Although apneic attack was detected in the present case, the patient did not have inflammation and fever to indicate active aspiration pneumonia preoperatively. She did not present with electrocardiogram abnormalities. Her epilepsy was well controlled with oral anticonvulsant medication and her nutritional status was relatively good. Therefore, we determined that the timing of her operation was appropriate.
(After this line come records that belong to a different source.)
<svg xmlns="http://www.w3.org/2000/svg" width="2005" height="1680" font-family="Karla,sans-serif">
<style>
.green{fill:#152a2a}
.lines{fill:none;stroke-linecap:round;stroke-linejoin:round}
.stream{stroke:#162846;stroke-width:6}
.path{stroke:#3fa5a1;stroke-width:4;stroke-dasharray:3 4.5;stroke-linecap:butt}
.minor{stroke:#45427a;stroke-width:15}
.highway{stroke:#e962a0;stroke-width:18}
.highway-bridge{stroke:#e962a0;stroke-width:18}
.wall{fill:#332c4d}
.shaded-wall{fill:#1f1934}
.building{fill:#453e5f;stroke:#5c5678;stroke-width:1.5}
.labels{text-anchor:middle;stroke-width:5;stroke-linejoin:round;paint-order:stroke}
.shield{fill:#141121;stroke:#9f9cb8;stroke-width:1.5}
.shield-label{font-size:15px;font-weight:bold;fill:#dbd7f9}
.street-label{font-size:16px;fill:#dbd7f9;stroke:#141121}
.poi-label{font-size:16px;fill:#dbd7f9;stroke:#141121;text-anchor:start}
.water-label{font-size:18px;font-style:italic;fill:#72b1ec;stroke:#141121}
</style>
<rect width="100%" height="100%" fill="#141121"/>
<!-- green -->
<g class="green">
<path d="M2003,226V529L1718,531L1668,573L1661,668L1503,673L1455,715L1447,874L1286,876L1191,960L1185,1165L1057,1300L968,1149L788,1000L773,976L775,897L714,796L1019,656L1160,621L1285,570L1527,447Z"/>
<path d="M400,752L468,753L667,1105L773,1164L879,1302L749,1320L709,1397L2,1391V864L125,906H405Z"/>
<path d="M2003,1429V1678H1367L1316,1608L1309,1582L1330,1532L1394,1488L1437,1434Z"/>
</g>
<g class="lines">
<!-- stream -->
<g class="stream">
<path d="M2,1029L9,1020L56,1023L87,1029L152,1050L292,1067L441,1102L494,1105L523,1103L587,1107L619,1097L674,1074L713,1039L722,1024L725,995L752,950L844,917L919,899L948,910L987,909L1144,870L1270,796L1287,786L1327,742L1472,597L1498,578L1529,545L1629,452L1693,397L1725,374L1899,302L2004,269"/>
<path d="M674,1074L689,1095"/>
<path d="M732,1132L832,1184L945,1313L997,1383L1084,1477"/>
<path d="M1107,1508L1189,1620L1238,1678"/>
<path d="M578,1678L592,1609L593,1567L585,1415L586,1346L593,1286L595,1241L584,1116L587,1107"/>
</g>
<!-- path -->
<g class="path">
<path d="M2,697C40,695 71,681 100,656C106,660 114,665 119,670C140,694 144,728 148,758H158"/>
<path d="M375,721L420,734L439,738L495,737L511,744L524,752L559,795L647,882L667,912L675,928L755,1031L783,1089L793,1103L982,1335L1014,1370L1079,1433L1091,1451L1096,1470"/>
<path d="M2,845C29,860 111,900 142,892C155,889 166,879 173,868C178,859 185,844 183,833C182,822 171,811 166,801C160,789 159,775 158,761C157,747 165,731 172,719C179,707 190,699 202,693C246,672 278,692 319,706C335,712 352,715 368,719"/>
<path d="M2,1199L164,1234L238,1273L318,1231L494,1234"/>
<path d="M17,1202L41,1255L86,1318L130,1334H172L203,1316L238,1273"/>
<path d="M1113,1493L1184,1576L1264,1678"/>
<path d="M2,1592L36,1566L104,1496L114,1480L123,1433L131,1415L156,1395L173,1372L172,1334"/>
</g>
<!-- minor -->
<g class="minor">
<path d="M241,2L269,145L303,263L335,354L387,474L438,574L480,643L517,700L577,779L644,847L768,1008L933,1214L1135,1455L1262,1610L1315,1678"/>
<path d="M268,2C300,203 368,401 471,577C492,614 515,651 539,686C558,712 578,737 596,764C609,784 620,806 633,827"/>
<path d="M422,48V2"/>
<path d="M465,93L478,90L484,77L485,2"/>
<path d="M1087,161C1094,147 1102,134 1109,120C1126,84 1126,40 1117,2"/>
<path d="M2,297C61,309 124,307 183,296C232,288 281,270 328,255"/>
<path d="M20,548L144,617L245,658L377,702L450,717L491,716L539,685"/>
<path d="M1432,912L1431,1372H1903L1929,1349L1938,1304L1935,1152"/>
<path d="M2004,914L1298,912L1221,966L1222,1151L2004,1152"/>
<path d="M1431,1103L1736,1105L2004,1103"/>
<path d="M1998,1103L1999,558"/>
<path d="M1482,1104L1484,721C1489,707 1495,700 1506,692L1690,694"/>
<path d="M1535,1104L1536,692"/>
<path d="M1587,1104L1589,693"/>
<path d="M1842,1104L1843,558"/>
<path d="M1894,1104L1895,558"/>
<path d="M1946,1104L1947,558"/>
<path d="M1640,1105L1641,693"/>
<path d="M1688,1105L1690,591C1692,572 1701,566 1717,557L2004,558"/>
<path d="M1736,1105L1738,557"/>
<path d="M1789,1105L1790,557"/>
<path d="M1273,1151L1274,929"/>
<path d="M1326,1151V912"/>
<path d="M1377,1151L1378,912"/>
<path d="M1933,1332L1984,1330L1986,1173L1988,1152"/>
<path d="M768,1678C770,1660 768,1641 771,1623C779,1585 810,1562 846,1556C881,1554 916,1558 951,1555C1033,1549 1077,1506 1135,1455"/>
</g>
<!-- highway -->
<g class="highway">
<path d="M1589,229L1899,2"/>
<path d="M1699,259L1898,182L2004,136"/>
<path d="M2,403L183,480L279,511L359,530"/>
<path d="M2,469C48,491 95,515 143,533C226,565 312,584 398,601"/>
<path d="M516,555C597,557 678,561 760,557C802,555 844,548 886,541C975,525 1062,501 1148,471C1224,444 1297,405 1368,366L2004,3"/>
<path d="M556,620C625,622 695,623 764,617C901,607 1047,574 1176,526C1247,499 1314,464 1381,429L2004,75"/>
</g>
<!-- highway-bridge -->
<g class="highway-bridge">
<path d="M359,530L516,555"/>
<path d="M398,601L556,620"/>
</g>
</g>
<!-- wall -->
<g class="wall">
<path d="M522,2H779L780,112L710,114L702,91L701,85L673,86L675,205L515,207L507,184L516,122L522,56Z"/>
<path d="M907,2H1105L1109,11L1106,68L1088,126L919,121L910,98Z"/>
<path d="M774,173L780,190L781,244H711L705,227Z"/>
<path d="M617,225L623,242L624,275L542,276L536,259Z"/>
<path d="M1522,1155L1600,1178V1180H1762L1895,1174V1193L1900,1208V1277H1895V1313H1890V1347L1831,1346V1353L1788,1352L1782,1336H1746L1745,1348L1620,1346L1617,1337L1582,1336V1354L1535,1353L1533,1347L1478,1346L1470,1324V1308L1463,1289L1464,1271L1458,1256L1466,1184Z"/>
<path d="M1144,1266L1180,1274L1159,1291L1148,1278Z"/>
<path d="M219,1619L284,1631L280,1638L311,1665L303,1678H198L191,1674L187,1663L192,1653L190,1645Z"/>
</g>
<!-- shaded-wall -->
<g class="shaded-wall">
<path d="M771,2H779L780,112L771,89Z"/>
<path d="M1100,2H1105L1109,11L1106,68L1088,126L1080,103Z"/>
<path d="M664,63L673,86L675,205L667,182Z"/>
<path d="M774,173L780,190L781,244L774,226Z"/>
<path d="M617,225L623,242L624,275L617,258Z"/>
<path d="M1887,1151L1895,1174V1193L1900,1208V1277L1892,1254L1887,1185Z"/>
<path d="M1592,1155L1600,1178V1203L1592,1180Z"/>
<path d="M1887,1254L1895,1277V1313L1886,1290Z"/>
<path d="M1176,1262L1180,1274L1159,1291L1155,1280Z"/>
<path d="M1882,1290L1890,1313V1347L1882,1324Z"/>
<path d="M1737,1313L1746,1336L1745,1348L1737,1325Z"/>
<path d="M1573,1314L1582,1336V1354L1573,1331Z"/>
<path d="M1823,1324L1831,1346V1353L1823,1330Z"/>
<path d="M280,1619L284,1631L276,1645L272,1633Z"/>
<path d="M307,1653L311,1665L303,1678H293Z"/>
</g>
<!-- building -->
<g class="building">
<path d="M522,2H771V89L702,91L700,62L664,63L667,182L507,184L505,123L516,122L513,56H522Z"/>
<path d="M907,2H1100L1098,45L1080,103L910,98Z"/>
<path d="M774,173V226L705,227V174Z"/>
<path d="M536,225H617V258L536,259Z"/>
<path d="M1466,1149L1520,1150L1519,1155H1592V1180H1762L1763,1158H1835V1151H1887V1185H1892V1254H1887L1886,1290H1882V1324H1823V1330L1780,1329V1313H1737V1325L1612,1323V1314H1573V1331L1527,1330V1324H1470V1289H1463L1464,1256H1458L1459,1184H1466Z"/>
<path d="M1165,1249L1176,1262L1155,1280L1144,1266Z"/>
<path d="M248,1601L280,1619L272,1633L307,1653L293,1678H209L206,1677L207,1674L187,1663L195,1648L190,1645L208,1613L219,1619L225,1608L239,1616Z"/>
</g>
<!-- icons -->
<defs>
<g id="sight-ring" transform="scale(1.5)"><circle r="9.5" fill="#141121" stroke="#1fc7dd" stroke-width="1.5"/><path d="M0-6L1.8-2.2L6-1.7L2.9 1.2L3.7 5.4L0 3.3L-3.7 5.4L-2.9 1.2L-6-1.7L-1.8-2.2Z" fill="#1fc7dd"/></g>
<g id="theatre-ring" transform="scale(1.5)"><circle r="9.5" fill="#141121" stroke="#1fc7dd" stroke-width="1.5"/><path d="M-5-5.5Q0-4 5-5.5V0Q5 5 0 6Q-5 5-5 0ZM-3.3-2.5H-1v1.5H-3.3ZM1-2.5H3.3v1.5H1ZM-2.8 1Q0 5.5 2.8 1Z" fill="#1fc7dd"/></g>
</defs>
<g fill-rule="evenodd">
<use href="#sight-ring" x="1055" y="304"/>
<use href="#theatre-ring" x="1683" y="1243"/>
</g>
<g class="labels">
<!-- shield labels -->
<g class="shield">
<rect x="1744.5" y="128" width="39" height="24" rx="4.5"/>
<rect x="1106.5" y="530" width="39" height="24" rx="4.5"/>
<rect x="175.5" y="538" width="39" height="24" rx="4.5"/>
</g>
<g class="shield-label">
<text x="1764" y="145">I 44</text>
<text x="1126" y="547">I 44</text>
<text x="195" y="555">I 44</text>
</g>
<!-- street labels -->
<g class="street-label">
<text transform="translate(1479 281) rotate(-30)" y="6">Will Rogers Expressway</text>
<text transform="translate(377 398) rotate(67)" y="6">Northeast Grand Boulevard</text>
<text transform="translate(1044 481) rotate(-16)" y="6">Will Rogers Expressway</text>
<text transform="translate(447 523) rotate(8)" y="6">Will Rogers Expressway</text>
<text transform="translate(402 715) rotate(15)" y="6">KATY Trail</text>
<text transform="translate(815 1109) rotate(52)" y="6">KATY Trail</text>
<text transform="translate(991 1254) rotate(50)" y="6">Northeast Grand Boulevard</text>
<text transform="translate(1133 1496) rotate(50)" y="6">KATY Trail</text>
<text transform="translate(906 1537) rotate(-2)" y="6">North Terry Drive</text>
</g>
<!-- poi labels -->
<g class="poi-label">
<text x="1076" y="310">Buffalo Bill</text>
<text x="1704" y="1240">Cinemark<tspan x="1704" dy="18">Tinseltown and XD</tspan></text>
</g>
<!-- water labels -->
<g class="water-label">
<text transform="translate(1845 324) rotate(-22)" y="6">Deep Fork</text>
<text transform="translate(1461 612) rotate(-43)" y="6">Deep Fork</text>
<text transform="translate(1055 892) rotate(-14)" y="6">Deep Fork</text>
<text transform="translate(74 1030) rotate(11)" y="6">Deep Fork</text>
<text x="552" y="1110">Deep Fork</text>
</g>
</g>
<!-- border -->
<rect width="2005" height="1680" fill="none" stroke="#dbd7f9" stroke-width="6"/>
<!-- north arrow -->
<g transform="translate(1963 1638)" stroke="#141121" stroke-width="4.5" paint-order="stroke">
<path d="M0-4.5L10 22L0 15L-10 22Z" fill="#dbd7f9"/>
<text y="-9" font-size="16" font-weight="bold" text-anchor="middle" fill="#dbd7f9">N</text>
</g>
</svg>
Patients with Rett syndrome reportedly have individual variability in sensitivity to anesthetic agents and muscle relaxants [9, 10]. Therefore, it is strongly recommended that the BIS monitor and muscle relaxation monitor be used to avoid both insufficient anesthesia and delayed awaking. Towards the end of an anesthetic and during the postoperative period, insufficient analgesia and premature awakening may induce apneic attacks and convulsions in these patients. Conversely, generous doses of narcotics may cause respiratory depression because these patients may be sensitive to narcotics. Therefore, a multimodal technique would be valuable to provide postoperative analgesia. Since analgesic evaluation in patients with Rett syndrome may be difficult due to difficulty in communication, close patient observation and careful titration of analgesic drugs are required. Table 1 outlines the perioperative problems and evaluation items corresponding to the current patient with Rett syndrome.

Table 1

Perioperative problems, evaluation items, and correspondences of Rett syndrome patient

	Perioperative problem of Rett syndrome patients	Preoperative evaluation	Intraoperative management	Postoperative management
Central nervous system	Intellectual disability Spasm Autonomic disturbances Variability in sensitivity to anesthetic agents	Mutual understanding may be difficult Control of epilepsy Adjustment of Dosage of antiepileptics	Consider premedication Appropriate analgesia/anesthesia Avoid drugs that induce spasm Prevent hypotension during induction Prevent delayed emergence from anesthesia Appropriate monitoring (BIS/TOF)	Avoid seizure with adequate multimodal analgesia Early resumption/adjustment of anticonvulsants Appropriate monitoring
Airway	Micrognathia, Trismus Technical difficulties of intubation	Evaluate technical difficulties of intubation	Prepare video laryngoscope or bronchofiber Consider awake intubation
Respiratory system	Apnea/abnormality of respiratory pattern Pneumonia Restrictive ventilatory impairment	Preoperative examination Evaluate pneumonia with blood test, X-ray	Avoid apnea with adequate analgesia	Close monitoring of respiratory conditions Physical therapy to avoid respiratory complications NPPV
Circulatory system	QT prolongation Arrhythmia Bradycardia Structural cardiac defects are rare	Electrocardiogram Echocardiography	Avoid drugs that prolong QT Consider cardiac pacing Monitoring electrocardiogram	Management under ECG monitor
Nutrition	Malnutrition Hypoalubuminemia Electrolyte abnormalities	Evaluate nutritional status, surgical indication Correct nutritional status, electrolyte abnormalities		Early enteral nutrition
Musculoskeletal system	Scoliosis		Appropriate positioning and decompression to prevent bedsores

Conclusions

We conducted general anesthesia management of a patient with Rett syndrome with central nervous symptoms using appropriate preoperative evaluation, optimal anesthesia management, and monitoring, without complications. A detailed anesthetic plan is required in the perioperative management of patients with Rett syndrome because several points must be considered during preoperative evaluation, intraoperative anesthetic management, and postoperative care.